La démolition promise par la mairie à la première heure a débuté très tôt ce matin : à la mi-journée, il ne reste déjà plus grand-chose de ce qui fut jadis l’unique marché du littoral à Mamoudzou.
Les engins de chantier, tractopelles, camions de l’entreprise de recyclage Enzo, démolisseuses, étaient à l’œuvre dès 6 heures. Certains commerçants avaient œuvré jusqu’à tard hier au soir pour retirer leur marchandise et récupérer leurs tôles. Il s’agit pour la mairie d’offrir une meilleure image de la commune chef-lieu, notamment devant les sorties des barges et amphidromes.
Si la déconstruction de ce qui fut le marché jusqu’à l’avènement du bâtiment couvert avait commencé dans le calme ce mardi matin, les tensions se faisaient peu à peu jour : « nous n’avons pas eu le temps de récupérer nos affaires ! », râle Roukia, une commerçante malgache qui ne veut pas, avec d’autres, rejoindre le périmètre de sécurité imposé par la police municipale, qui reçoit pour l’occasion le soutien de la police nationale.
Et pourtant, le préavis de la mairie avait été placardé sur les barrières depuis plusieurs jours.

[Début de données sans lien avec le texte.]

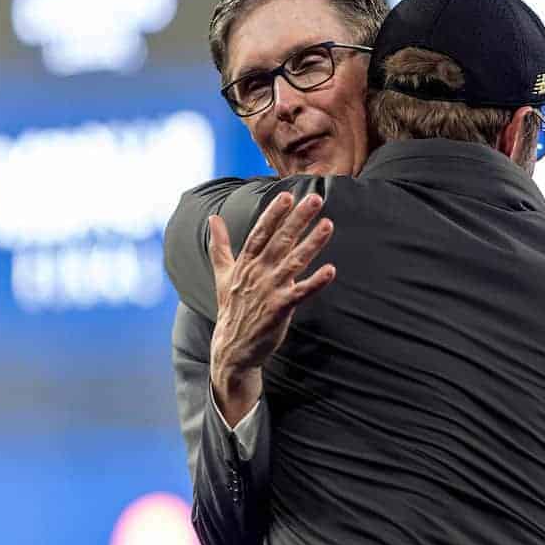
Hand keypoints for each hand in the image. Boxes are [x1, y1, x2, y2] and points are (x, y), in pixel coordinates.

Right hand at [208, 192, 335, 423]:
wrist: (231, 348)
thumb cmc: (231, 309)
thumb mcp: (222, 275)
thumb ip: (220, 245)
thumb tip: (212, 219)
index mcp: (245, 264)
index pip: (260, 233)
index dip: (273, 214)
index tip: (287, 195)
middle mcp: (257, 273)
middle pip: (280, 240)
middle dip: (298, 219)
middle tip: (315, 198)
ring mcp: (269, 290)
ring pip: (294, 262)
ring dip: (312, 243)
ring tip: (328, 224)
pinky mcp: (280, 308)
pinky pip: (301, 292)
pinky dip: (316, 281)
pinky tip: (331, 270)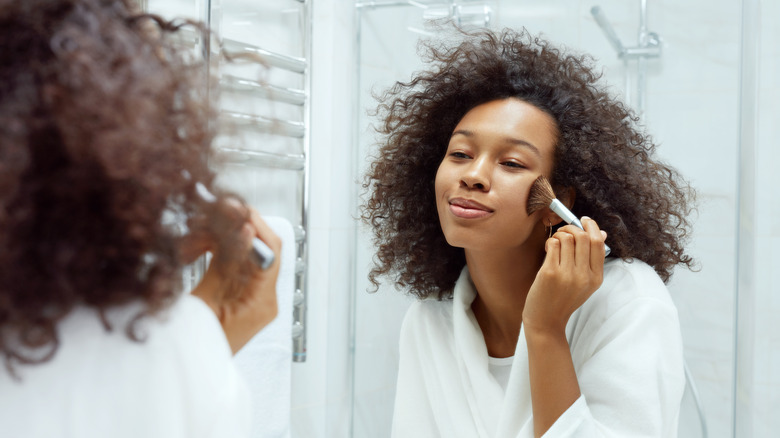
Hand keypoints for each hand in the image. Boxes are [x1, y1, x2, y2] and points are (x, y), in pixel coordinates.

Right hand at [183, 202, 281, 353]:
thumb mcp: (205, 302)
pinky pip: (230, 265)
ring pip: (240, 253)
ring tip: (191, 240)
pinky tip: (193, 250)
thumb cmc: (195, 351)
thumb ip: (226, 264)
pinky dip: (212, 253)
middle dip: (230, 228)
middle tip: (207, 214)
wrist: (187, 375)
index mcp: (263, 302)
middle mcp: (264, 298)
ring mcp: (252, 297)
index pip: (271, 251)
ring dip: (215, 240)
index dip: (254, 223)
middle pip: (256, 248)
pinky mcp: (238, 296)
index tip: (233, 207)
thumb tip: (245, 231)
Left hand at [522, 217, 605, 335]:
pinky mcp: (550, 273)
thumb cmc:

Si elle évoque le temps pluvieux d’hier, « on n’a pas pu charger les camionnettes », ses voisines glissent qu’un avocat, dont personne ne connaît ou ne dévoile l’identité, leur aurait conseillé de tout laisser en place.
Des patentes non patentées…
La perte est sèche et il est difficile pour ces hommes et femmes de voir leur marchandise partir en lambeaux. Qu’ils s’appellent, Ismaël, Roukia ou Ahmed, tous affirment être en situation régulière et payer une patente : « moi c’est 90 euros par an pour vendre mes fripes », indique Ismaël, « 418 euros », dixit Roukia pour des fantaisies et des tissus. Une charge qu’ils affirment tous payer à la Chambre de Commerce, en montrant du doigt le grand bâtiment blanc.
C’est pourtant difficile, « nous ne gérons que le marché couvert, et en aucun cas le périmètre extérieur. Les commerçants ne paient rien à la CCI », nous ont affirmé les services de la Chambre.
Par ailleurs, les commerçants ont discuté avec le maire, « nous sommes 47 à vendre des vêtements, il nous faut un autre emplacement. Sinon, nous resterons chez nous à rien faire ». Pour d’autres, c’est seulement un revenu d’appoint, « nous travaillons tous les deux, quelqu’un tenait la boutique pour nous ».
Une présence qui était devenue gênante pour les commerçants du marché couvert qui dénonçaient régulièrement cette concurrence déloyale, sans parler des odeurs nauséabondes qui s’échappaient du tas d’ordures régulièrement entreposé aux abords.
En dehors d’une personne qui s’est blessée en voulant récupérer ses tôles, la destruction du marché se poursuit, dans un grand fracas de tôles d’un côté, et d’allers et retours de camionnettes chargées de marchandises diverses de l’autre.